- _Work request_:
Every record that follows must be given again exactly.

- _Dataset extract_:
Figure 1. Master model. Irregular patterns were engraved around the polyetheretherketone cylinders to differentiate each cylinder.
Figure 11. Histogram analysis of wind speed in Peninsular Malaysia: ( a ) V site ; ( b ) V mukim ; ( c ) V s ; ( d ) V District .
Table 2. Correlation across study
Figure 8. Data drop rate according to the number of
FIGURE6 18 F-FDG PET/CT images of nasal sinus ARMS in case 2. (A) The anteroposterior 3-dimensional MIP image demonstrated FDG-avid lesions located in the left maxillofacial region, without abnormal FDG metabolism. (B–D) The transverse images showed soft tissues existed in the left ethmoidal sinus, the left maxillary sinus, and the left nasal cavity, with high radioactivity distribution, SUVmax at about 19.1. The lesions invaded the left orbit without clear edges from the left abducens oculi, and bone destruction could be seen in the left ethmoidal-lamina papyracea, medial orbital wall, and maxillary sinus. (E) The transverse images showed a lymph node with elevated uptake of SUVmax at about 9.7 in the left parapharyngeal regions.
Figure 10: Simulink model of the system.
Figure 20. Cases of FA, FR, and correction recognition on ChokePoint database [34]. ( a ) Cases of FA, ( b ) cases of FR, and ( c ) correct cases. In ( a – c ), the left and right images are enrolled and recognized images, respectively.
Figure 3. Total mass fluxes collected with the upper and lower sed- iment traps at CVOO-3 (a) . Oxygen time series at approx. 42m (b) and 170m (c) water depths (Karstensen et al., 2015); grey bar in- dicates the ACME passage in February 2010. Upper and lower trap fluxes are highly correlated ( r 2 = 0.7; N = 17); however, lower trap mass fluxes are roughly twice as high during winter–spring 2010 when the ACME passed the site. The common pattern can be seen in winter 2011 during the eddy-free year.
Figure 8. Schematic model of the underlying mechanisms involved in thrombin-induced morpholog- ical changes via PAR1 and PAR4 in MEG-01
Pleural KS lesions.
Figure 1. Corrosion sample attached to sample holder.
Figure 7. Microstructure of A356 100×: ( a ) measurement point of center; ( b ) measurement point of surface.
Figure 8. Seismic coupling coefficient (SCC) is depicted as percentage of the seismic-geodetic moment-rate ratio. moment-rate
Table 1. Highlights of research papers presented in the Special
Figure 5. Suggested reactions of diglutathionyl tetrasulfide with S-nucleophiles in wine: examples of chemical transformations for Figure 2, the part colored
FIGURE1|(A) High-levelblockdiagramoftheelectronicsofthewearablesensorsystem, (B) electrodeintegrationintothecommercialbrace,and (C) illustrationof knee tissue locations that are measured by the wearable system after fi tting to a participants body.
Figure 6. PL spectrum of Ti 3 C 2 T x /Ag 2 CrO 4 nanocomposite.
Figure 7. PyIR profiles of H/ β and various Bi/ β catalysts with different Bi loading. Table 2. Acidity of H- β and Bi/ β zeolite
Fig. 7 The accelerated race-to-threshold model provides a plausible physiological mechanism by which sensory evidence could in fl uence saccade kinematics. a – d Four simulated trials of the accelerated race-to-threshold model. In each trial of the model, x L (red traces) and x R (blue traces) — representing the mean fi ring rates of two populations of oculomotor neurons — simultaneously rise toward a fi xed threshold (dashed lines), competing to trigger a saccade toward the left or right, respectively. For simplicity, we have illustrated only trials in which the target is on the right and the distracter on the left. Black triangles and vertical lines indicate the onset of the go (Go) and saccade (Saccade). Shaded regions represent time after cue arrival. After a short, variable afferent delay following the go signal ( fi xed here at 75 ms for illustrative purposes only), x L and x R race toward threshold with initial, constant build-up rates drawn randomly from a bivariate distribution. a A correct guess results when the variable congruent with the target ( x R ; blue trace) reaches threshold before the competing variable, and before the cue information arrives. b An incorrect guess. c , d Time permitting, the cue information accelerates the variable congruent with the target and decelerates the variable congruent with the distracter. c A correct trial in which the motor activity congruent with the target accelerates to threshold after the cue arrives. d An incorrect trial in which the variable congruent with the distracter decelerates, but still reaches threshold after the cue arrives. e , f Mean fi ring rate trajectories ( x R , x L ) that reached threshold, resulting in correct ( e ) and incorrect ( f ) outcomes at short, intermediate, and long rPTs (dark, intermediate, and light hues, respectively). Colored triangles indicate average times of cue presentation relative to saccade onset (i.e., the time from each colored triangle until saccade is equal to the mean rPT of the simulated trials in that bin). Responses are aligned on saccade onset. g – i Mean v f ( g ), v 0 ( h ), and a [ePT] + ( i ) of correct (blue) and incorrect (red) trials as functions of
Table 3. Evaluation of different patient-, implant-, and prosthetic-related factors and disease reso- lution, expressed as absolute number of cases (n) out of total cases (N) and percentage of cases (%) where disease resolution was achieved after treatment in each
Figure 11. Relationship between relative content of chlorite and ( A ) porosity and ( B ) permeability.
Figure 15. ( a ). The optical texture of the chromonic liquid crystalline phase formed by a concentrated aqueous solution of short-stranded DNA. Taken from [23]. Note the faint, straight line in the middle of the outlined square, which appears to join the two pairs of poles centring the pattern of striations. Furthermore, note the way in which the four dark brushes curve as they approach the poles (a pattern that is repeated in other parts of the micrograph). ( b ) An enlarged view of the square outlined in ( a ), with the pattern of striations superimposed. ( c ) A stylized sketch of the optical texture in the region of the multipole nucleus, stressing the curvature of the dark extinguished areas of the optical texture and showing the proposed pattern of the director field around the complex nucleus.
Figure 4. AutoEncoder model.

- _Solution to the problem_:
Figure 1. Master model. Irregular patterns were engraved around the polyetheretherketone cylinders to differentiate each cylinder.
Figure 11. Histogram analysis of wind speed in Peninsular Malaysia: ( a ) V site ; ( b ) V mukim ; ( c ) V s ; ( d ) V District .
Table 2. Correlation across study
Figure 8. Data drop rate according to the number of
FIGURE6 18 F-FDG PET/CT images of nasal sinus ARMS in case 2. (A) The anteroposterior 3-dimensional MIP image demonstrated FDG-avid lesions located in the left maxillofacial region, without abnormal FDG metabolism. (B–D) The transverse images showed soft tissues existed in the left ethmoidal sinus, the left maxillary sinus, and the left nasal cavity, with high radioactivity distribution, SUVmax at about 19.1. The lesions invaded the left orbit without clear edges from the left abducens oculi, and bone destruction could be seen in the left ethmoidal-lamina papyracea, medial orbital wall, and maxillary sinus. (E) The transverse images showed a lymph node with elevated uptake of SUVmax at about 9.7 in the left parapharyngeal regions.
Figure 10: Simulink model of the system.
Figure 20. Cases of FA, FR, and correction recognition on ChokePoint database [34]. ( a ) Cases of FA, ( b ) cases of FR, and ( c ) correct cases. In ( a – c ), the left and right images are enrolled and recognized images, respectively.
Figure 3. Total mass fluxes collected with the upper and lower sed- iment traps at CVOO-3 (a) . Oxygen time series at approx. 42m (b) and 170m (c) water depths (Karstensen et al., 2015); grey bar in- dicates the ACME passage in February 2010. Upper and lower trap fluxes are highly correlated ( r 2 = 0.7; N = 17); however, lower trap mass fluxes are roughly twice as high during winter–spring 2010 when the ACME passed the site. The common pattern can be seen in winter 2011 during the eddy-free year.
Figure 8. Schematic model of the underlying mechanisms involved in thrombin-induced morpholog- ical changes via PAR1 and PAR4 in MEG-01
Pleural KS lesions.
Figure 1. Corrosion sample attached to sample holder.
Figure 7. Microstructure of A356 100×: ( a ) measurement point of center; ( b ) measurement point of surface.
Figure 8. Seismic coupling coefficient (SCC) is depicted as percentage of the seismic-geodetic moment-rate ratio. moment-rate
Table 1. Highlights of research papers presented in the Special
Figure 5. Suggested reactions of diglutathionyl tetrasulfide with S-nucleophiles in wine: examples of chemical transformations for Figure 2, the part colored
FIGURE1|(A) High-levelblockdiagramoftheelectronicsofthewearablesensorsystem, (B) electrodeintegrationintothecommercialbrace,and (C) illustrationof knee tissue locations that are measured by the wearable system after fi tting to a participants body.
Figure 6. PL spectrum of Ti 3 C 2 T x /Ag 2 CrO 4 nanocomposite.
Figure 7. PyIR profiles of H/ β and various Bi/ β catalysts with different Bi loading. Table 2. Acidity of H- β and Bi/ β zeolite
Fig. 7 The accelerated race-to-threshold model provides a plausible physiological mechanism by which sensory evidence could in fl uence saccade kinematics. a – d Four simulated trials of the accelerated race-to-threshold model. In each trial of the model, x L (red traces) and x R (blue traces) — representing the mean fi ring rates of two populations of oculomotor neurons — simultaneously rise toward a fi xed threshold (dashed lines), competing to trigger a saccade toward the left or right, respectively. For simplicity, we have illustrated only trials in which the target is on the right and the distracter on the left. Black triangles and vertical lines indicate the onset of the go (Go) and saccade (Saccade). Shaded regions represent time after cue arrival. After a short, variable afferent delay following the go signal ( fi xed here at 75 ms for illustrative purposes only), x L and x R race toward threshold with initial, constant build-up rates drawn randomly from a bivariate distribution. a A correct guess results when the variable congruent with the target ( x R ; blue trace) reaches threshold before the competing variable, and before the cue information arrives. b An incorrect guess. c , d Time permitting, the cue information accelerates the variable congruent with the target and decelerates the variable congruent with the distracter. c A correct trial in which the motor activity congruent with the target accelerates to threshold after the cue arrives. d An incorrect trial in which the variable congruent with the distracter decelerates, but still reaches threshold after the cue arrives. e , f Mean fi ring rate trajectories ( x R , x L ) that reached threshold, resulting in correct ( e ) and incorrect ( f ) outcomes at short, intermediate, and long rPTs (dark, intermediate, and light hues, respectively). Colored triangles indicate average times of cue presentation relative to saccade onset (i.e., the time from each colored triangle until saccade is equal to the mean rPT of the simulated trials in that bin). Responses are aligned on saccade onset. g – i Mean v f ( g ), v 0 ( h ), and a [ePT] + ( i ) of correct (blue) and incorrect (red) trials as functions of
Table 3. Evaluation of different patient-, implant-, and prosthetic-related factors and disease reso- lution, expressed as absolute number of cases (n) out of total cases (N) and percentage of cases (%) where disease resolution was achieved after treatment in each
Figure 11. Relationship between relative content of chlorite and ( A ) porosity and ( B ) permeability.
Figure 15. ( a ). The optical texture of the chromonic liquid crystalline phase formed by a concentrated aqueous solution of short-stranded DNA. Taken from [23]. Note the faint, straight line in the middle of the outlined square, which appears to join the two pairs of poles centring the pattern of striations. Furthermore, note the way in which the four dark brushes curve as they approach the poles (a pattern that is repeated in other parts of the micrograph). ( b ) An enlarged view of the square outlined in ( a ), with the pattern of striations superimposed. ( c ) A stylized sketch of the optical texture in the region of the multipole nucleus, stressing the curvature of the dark extinguished areas of the optical texture and showing the proposed pattern of the director field around the complex nucleus.
Figure 4. AutoEncoder model.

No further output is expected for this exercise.